We’ve committed to five percent growth between 2023 and 2027 and lined up 12 launches in the next two years. I think of it as two groups. One, we have these medicines that are in our traditional therapeutic areas which will grow. And then the real opportunity is in these technology platforms. If you look at the history of our industry, for the first 80 years, much of the work was with small molecule chemistry. Then came injections, which are antibodies or proteins. Now we have new classes of medicines, cell therapy, radioligand, RNA therapeutics, and gene editing.

 The question is which of these will become the medicines we look back on to say ‘this is the next pillar’ of our industry. For me, the most important thing for Novartis is to make strategic bets in those and we are leading in three of them.

Q. You are a doctor by training. Does that make you look at business from a different lens?

It creates a different lens. As somebody who came up from the R&D side, I focus more on innovation and science. When I started, I was the CEO of a large conglomerate.

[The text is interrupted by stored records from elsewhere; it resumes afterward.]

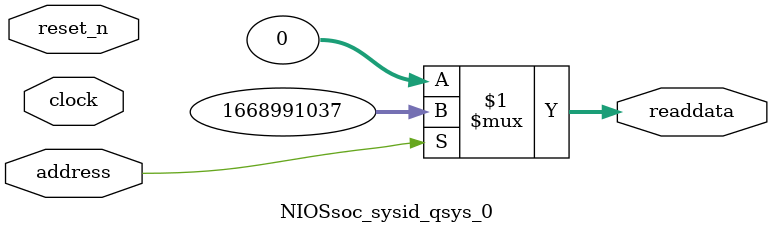
<source format=v>



// synthesis translate_off
`timescale 1ns / 1ps
// synthesis translate_on

// turn off superfluous verilog processor warnings 
// altera message_level Level1 
// altera message_off 10034 10035 10036 10037 10230 10240 10030 

module NIOSsoc_sysid_qsys_0 (
               // inputs:
                address,
                clock,
                reset_n,

               // outputs:
                readdata
             )
;

  output  [ 31: 0] readdata;
  input            address;
  input            clock;
  input            reset_n;

  wire    [ 31: 0] readdata;
  //control_slave, which is an e_avalon_slave
  assign readdata = address ? 1668991037 : 0;

endmodule



</source>
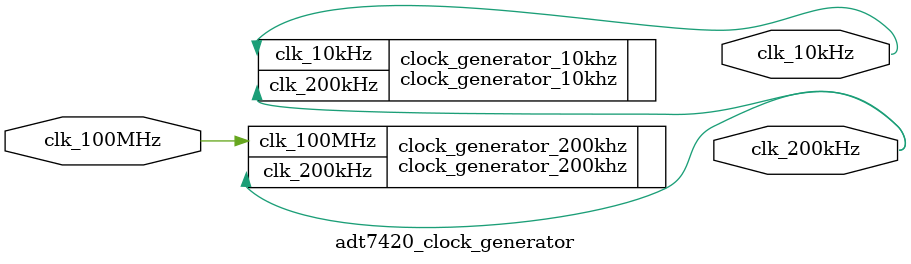
<source format=sv>
`timescale 1ns / 1ps

module adt7420_clock_generator (
    input logic clk_100MHz,
    output logic clk_200kHz,
    output logic clk_10kHz
);

    // Instantiate clock generators.
    clock_generator_200khz clock_generator_200khz (
        .clk_100MHz(clk_100MHz),
        .clk_200kHz(clk_200kHz)
    );
    
    clock_generator_10khz clock_generator_10khz (
        .clk_200kHz(clk_200kHz),
        .clk_10kHz(clk_10kHz)
    );

endmodule

</source>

Now we’re a pure-play company, where our lifeblood is discovering, developing and getting these medicines to patients. So, I think that’s very well aligned.

If you look at the last six or eight quarters, we’ve been consistent at beating expectations. It is by delivering the quarters that you earn the right to invest in the next decade. The reality of the drug industry is you have ups and downs. But on average, when we look at the last 20 years, our returns on R&D are well above our cost of capital. What happens is, you’ll have a few hugely successful drugs, and then you’ll have a few years where you don’t have many successes, and you must have the patience and wisdom to accept that you will have rough patches.